Em Wartburg, também pode preparar outros meios para seu povo poder
ser salvo em Cristo. Precisavam de cultos em alemão para sua
compreensão. Precisavam cantar a sua fé e louvar a Deus na sua própria
língua. Como muitos do seu povo, Lutero, a quem Hans Sachs chamou de “O
Rouxinol de Winttenberg”, amava muito a música. Tocava o alaúde e a
flauta com perfeição. Os hinos de João Huss e seus seguidores foram
traduzidos para o alemão.
Lutero escreveu em 1524 que desejava, seguindo o exemplo dos
profetas e anciãos da igreja, dar salmos alemães ao povo, quer dizer,
hinos sacros, para que a palavra de Deus pudesse habitar entre o povo
por meio do canto também. Para isso, procurou outros músicos idôneos
para se unirem a ele para providenciar esses hinos congregacionais.

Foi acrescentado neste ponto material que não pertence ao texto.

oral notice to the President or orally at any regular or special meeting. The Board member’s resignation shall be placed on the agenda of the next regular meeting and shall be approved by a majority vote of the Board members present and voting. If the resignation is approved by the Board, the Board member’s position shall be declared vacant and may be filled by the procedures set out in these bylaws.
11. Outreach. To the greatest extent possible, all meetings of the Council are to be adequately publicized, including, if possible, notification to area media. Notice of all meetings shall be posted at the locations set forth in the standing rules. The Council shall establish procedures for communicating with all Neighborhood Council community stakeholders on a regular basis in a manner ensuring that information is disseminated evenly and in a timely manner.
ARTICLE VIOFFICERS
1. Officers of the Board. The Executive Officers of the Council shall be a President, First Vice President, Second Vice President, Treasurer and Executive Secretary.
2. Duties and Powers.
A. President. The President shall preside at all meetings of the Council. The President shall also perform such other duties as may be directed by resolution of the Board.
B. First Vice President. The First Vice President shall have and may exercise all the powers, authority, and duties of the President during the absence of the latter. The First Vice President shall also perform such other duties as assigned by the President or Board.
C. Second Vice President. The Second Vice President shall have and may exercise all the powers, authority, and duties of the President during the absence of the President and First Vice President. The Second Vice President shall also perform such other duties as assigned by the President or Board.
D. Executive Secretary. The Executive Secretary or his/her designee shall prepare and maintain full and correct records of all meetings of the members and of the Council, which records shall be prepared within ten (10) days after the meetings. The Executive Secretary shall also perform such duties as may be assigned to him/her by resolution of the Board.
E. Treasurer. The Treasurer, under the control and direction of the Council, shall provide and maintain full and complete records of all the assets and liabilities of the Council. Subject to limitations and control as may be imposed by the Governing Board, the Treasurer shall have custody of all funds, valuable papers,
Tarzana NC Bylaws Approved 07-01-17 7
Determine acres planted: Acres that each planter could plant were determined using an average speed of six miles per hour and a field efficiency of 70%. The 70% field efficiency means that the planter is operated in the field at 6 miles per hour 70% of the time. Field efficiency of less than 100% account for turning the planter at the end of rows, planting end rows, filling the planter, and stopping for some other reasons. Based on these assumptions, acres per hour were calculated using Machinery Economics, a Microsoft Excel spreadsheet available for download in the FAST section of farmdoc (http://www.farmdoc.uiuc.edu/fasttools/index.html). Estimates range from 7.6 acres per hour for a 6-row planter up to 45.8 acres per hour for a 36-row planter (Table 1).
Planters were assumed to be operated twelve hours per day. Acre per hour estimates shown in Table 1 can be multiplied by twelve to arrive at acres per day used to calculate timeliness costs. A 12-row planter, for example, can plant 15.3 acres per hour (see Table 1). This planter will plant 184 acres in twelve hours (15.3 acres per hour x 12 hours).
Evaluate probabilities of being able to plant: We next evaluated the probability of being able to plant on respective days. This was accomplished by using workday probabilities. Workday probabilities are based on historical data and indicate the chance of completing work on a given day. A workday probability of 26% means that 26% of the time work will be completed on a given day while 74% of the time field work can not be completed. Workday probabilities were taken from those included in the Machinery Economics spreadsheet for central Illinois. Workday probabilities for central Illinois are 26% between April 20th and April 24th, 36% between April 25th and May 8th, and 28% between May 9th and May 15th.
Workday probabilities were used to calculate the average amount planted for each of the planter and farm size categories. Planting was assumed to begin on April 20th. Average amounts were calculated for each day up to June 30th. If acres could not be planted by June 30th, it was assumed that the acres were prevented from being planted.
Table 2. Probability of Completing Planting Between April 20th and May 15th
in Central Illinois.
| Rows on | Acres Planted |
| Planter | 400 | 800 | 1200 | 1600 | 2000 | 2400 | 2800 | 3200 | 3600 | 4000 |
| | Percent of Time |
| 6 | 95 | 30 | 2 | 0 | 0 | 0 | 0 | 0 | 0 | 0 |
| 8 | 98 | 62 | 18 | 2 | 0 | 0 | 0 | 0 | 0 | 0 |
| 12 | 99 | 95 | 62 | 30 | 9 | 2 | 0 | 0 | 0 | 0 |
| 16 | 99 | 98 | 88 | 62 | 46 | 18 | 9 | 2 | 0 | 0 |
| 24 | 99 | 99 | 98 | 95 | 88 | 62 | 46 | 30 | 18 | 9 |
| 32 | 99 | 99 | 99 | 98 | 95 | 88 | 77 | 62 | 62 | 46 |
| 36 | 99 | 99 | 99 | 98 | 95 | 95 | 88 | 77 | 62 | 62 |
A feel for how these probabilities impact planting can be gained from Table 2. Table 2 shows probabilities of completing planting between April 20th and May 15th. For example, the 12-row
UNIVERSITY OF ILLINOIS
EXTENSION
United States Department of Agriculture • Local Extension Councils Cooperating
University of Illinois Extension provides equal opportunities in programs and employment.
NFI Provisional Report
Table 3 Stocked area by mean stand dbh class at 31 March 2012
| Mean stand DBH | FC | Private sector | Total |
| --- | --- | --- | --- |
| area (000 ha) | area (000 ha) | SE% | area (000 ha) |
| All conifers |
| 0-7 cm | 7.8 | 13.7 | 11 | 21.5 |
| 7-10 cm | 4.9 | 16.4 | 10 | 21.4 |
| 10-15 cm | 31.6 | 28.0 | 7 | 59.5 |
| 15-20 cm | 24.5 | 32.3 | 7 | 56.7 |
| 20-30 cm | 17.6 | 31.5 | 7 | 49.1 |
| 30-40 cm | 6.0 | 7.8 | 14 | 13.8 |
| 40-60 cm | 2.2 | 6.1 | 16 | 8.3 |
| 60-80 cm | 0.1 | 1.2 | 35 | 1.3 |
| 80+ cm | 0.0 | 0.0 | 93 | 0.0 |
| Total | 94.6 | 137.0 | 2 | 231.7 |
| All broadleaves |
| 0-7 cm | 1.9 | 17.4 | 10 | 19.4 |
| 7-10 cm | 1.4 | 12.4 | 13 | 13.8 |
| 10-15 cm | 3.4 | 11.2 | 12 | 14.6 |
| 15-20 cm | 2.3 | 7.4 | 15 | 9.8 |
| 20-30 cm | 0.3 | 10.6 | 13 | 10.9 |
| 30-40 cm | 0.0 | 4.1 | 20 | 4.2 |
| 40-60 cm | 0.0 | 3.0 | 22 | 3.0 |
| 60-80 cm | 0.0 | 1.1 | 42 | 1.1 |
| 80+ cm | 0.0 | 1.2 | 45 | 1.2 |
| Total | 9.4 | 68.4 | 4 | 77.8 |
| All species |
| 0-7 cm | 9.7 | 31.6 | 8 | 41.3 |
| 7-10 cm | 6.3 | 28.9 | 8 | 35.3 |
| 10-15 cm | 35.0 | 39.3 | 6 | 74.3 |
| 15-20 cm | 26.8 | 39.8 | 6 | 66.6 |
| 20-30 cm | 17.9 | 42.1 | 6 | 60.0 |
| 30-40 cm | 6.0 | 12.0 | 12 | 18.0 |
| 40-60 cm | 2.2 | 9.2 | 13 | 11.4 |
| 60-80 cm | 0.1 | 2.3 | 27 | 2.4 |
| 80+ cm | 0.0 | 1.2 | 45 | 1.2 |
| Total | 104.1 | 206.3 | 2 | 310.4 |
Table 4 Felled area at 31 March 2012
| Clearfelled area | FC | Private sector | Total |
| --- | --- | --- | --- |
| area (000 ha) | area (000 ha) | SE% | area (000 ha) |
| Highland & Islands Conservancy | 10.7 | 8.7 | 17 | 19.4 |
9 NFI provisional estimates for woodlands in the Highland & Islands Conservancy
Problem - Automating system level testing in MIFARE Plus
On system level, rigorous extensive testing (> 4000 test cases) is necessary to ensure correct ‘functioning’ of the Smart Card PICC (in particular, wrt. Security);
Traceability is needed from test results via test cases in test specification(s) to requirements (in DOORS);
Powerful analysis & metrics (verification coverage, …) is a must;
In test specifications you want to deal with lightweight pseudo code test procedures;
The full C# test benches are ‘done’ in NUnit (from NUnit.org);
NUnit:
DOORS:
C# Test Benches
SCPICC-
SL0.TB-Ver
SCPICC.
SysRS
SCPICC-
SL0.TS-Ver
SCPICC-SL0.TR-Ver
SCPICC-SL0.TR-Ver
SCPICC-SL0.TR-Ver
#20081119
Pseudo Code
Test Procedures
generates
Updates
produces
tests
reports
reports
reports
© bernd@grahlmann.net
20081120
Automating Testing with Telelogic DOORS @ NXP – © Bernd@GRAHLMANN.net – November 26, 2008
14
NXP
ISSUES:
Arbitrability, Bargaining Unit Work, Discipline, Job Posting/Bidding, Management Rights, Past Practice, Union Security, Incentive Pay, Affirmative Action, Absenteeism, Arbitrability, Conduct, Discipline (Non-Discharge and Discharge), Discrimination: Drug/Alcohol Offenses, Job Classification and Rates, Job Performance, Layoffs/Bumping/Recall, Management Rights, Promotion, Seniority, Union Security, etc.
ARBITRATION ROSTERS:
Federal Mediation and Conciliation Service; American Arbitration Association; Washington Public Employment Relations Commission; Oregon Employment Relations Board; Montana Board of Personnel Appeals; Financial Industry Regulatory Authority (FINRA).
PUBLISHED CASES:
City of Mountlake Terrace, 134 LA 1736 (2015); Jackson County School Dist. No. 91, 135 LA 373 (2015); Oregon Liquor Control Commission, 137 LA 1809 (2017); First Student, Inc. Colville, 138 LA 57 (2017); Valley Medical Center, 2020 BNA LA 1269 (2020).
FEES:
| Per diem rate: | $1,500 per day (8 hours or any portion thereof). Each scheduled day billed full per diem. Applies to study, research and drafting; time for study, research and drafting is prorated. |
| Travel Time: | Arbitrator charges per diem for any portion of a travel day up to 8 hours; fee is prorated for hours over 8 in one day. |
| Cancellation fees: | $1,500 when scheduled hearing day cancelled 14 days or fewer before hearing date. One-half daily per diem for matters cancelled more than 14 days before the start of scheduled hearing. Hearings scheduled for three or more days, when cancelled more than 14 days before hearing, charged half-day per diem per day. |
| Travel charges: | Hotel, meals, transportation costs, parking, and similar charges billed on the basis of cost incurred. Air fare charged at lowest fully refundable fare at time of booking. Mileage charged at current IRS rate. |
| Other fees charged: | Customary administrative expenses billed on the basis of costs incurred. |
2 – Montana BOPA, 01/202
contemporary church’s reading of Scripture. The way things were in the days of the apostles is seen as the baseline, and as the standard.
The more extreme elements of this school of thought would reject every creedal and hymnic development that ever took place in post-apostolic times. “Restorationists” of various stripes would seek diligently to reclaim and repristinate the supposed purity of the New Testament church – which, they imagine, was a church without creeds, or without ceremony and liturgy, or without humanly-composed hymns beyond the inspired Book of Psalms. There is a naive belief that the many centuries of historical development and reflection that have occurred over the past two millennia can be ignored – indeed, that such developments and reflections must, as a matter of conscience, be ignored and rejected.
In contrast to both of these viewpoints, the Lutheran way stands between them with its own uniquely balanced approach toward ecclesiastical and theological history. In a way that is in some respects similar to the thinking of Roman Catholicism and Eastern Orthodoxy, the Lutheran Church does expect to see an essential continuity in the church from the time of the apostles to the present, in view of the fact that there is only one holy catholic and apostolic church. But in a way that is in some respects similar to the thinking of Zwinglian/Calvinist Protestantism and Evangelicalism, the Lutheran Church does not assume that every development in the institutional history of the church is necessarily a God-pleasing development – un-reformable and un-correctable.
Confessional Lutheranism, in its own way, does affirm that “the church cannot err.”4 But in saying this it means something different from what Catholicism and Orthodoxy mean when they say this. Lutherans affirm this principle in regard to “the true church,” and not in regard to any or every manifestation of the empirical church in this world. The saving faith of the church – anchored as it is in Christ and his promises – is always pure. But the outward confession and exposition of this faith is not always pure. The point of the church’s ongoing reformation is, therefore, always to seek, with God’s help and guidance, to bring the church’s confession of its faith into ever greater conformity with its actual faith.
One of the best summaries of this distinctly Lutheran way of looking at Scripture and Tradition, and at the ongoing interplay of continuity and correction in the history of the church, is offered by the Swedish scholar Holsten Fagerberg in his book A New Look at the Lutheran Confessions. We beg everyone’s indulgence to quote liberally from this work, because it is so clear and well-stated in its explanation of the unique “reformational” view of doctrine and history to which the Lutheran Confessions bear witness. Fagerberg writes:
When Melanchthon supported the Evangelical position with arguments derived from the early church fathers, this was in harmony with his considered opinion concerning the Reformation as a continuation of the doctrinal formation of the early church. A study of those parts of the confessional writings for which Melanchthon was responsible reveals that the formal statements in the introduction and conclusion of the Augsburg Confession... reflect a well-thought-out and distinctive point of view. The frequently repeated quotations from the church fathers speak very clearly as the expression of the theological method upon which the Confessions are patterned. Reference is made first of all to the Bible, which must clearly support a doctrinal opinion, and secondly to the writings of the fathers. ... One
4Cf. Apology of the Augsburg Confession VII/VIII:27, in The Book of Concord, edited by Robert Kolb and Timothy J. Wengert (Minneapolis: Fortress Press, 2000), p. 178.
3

Com o mui hábil músico Johann Walther, em 1524, publicou o primeiro
de muitos hinários: Geistlich Gesang Buchlein. No prefácio deste
hinário, Lutero escreveu:
“Que o cantar de cânticos espirituais é uma coisa boa e
agradável a Deus, creio eu, não é escondido de qualquer irmão… [Isto]
tem sido conhecido por todos e pela cristandade universal desde o
começo. Pois São Paulo também afirma isto em I Coríntios 14, e ordena
aos Colossenses que cantem salmos e cânticos espirituais ao Senhor nos
seus corações, para que a Palavra de Deus e o ensino de Cristo sejam
assim espalhados por toda a terra e praticados de toda a maneira. Assim,
como um bom começo e para encorajar aqueles que possam fazer melhor, eu
e outros temos ajuntado certos cânticos espirituais com o intuito de
espalhar e dinamizar o Santo Evangelho que agora, pela graça de Deus,
emergiu de novo para que possamos nos gloriar, que Cristo é a nossa
Fortaleza e Cântico, e que não conheçamos outra coisa para cantar ou
dizer senão Jesus Cristo nosso Salvador, como Paulo diz em I Coríntios
2.”
Para este hinário, Lutero empregou muitos hinos e salmos
existentes. Adaptou músicas das missas. Aproveitou das melodias
folclóricas do seu povo, com requisito que fossem apropriadas para
cultuar a Deus e que não tivessem associados com letras lascivas.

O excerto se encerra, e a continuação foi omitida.